Das Devjani, Kapoor Monica, Brown Cara, Husain Abbas, Rubin Marina, Chacko Jerel, Rudnin Simone, Hahn Barry, Greenstein Josh
Emergency Medicine, New York Columbia Presbyterian Hospital, New York, USA.
Emergency Medicine, UMass Memorial Medical Center, Worcester, USA.
Cureus. 2020 Jul 6;12(7):e9021. doi: 10.7759/cureus.9021.
Introduction In the emergency department, the diagnosis of an Achilles tendon rupture (ATR) is reportedly missed in greater than 20% of cases. A limited number of studies evaluate the use of cadaver models as a potential ultrasound teaching and training modality. We hypothesize that emergency medicine residents can effectively utilize point-of-care ultrasound (POCUS) on cadaver models and a focused teaching intervention to assess their ability to detect ATRs. Methods A prospective study of 23 EM residents was performed. All participants in the study were divided into two learner groups: (a) independent and (b) hands-on. The independent learner group received a 30-minute online didactic lecture demonstrating how to diagnose ATRs. The hands-on learner group received direct instruction on cadaver lower leg models with a ruptured and normal Achilles tendon (AT). Both groups then participated in identifying either normal or ruptured ATs on six cadaver lower leg models. Results The sensitivity and specificity were 89% and 82% in the independent learner group 96% and 100% in the hands-on learner group, respectively. The overall sensitivity and specificity were 91% and 88%, respectively. There was a trend toward successful identification with increased years of residency training. Conclusions In this study, lower leg and ankle cadaver models were found to be as effective as an independent learner model for potential POCUS teaching and training modality in both novice and more advanced trainees.

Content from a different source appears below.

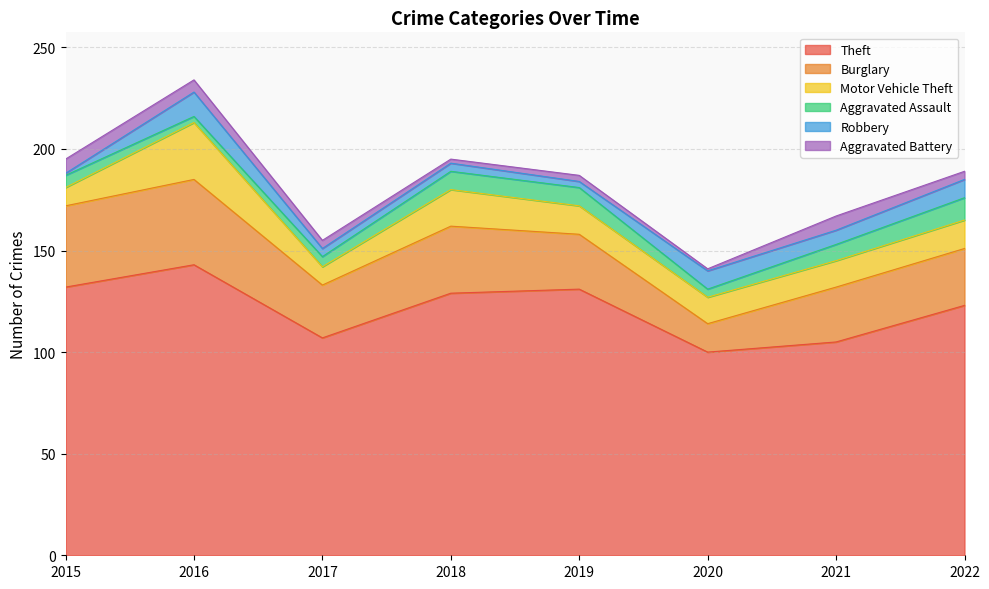

Rank the series by their maximum value, from lowest to highest.

Aggravated Battery, Aggravated Assault, Robbery, Motor Vehicle Theft, Burglary, Theft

引言 在急诊科,据报道超过20%的跟腱断裂(ATR)病例被漏诊。仅有少数研究评估了使用尸体模型作为一种潜在的超声教学和培训方式。我们假设急诊医学住院医师能够有效地在尸体模型上使用床旁超声(POCUS),并通过针对性的教学干预来评估他们检测跟腱断裂的能力。方法 对23名急诊医学住院医师进行了一项前瞻性研究。研究中的所有参与者被分为两个学习组:(a)自主学习组和(b)实践操作组。自主学习组接受了一次30分钟的在线理论讲座,演示如何诊断跟腱断裂。实践操作组在带有跟腱断裂和正常跟腱(AT)的尸体小腿模型上接受了直接指导。然后两组都参与在六个尸体小腿模型上识别正常或断裂的跟腱。结果 自主学习组的敏感性和特异性分别为89%和82%,实践操作组分别为96%和100%。总体敏感性和特异性分别为91%和88%。随着住院医师培训年限的增加,成功识别的趋势明显。结论 在本研究中,发现小腿和踝关节尸体模型对于新手和更高级别的受训者而言,作为潜在的床旁超声教学和培训方式,与自主学习模型一样有效。